In an interview with the PA news agency, Domenicali also confirmed the sport’s revised calendar – which will be presented to team bosses ahead of qualifying for the Belgian Grand Prix on Saturday – will drop from 23 races to 22.
Although a deal for a round in Qatar – set to take place at the Losail International Circuit 20 miles outside of Doha – is yet to be finalised, it is understood to be the frontrunner to fill the vacant slot left by the cancelled Australian Grand Prix.
With Saudi Arabia and Abu Dhabi keeping their spots as the concluding rounds of the campaign on December 5 and December 12 respectively, it means the season is set to end with three races in the Middle East.
A second round in Bahrain is the fall-back option if a deal to race in Qatar, the venue for next winter’s World Cup, cannot be completed.
“Yes, it is correct, there have been talks [about a race in Qatar],” said Domenicali.

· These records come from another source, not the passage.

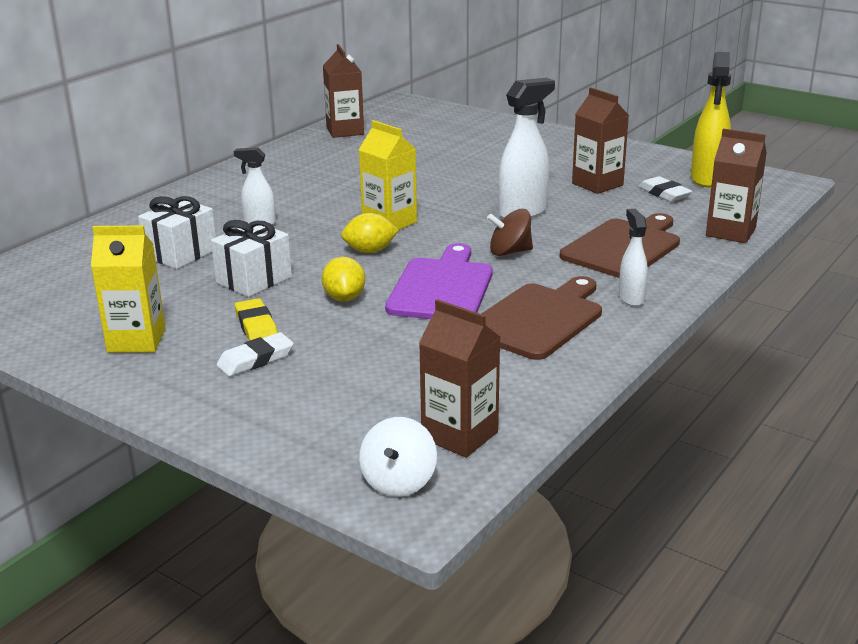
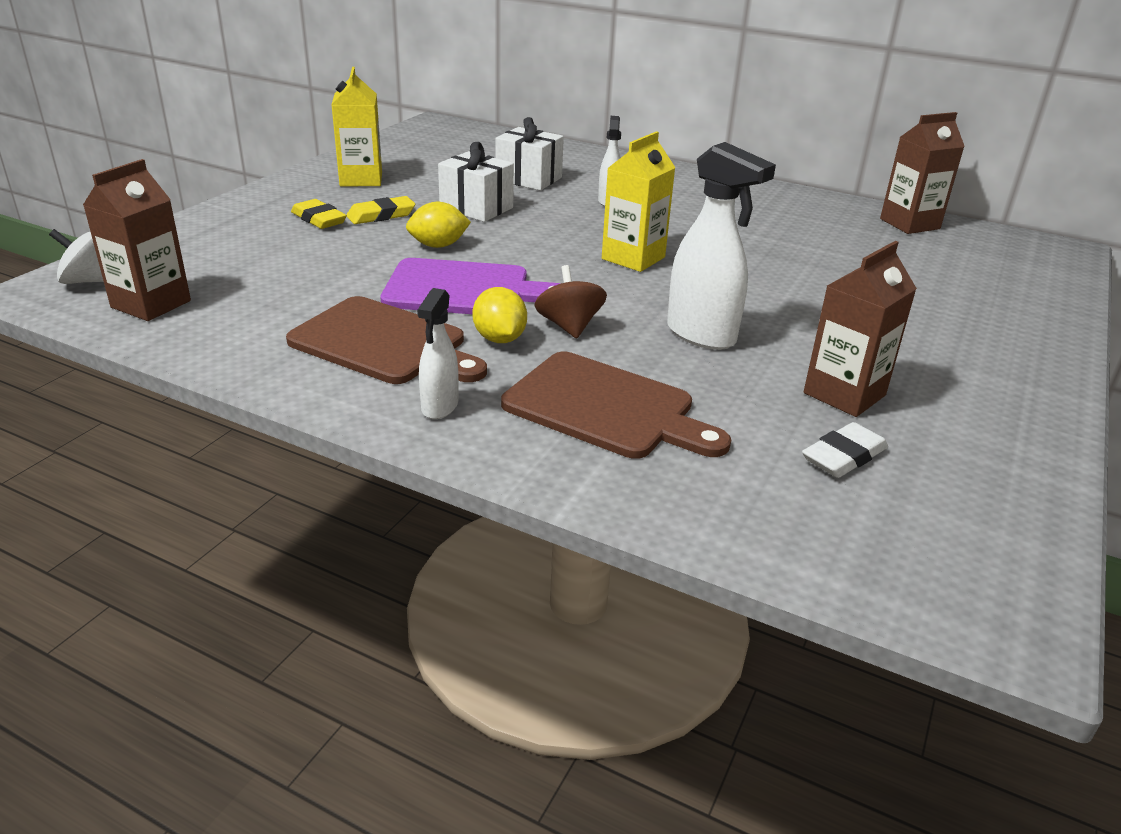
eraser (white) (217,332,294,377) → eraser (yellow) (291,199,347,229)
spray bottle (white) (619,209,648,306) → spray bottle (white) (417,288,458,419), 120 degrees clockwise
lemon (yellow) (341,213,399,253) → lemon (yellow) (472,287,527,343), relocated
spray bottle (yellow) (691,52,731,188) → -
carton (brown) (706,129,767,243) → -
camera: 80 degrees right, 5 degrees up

“I cannot confirm anything or deny anything at this stage because it would be wrong from my side. We need to find a solution for the Australian cancellation, and we will announce the calendar soon, hopefully before the end of this weekend.”
Domenicali said both the Mexican and Brazilian Grands Prix are in line to go ahead, despite both countries being on the UK government’s red list due to the high number of Covid-19 cases.
It is understood the rounds will be pushed back a week to November 7 and November 14, with Qatar likely to form the final race of a triple-header on November 21.
That allows F1 bosses to get around the complications of both Mexico and Brazil being on the red list, and mandatory enforced quarantine for thousands of staff of the seven UK based teams.
The Japanese Grand Prix, originally planned for October 10 but cancelled last week, will not be replaced.
F1 bosses are still hopeful the October’s Turkish GP at Istanbul Park will go ahead despite the country remaining on the government’s red list.
Domenicali added: “Realistically speaking, we are targeting 22 races and that would be a huge success because that number has never happened before in Formula One, and we should not forget that, particularly in a year of Covid.”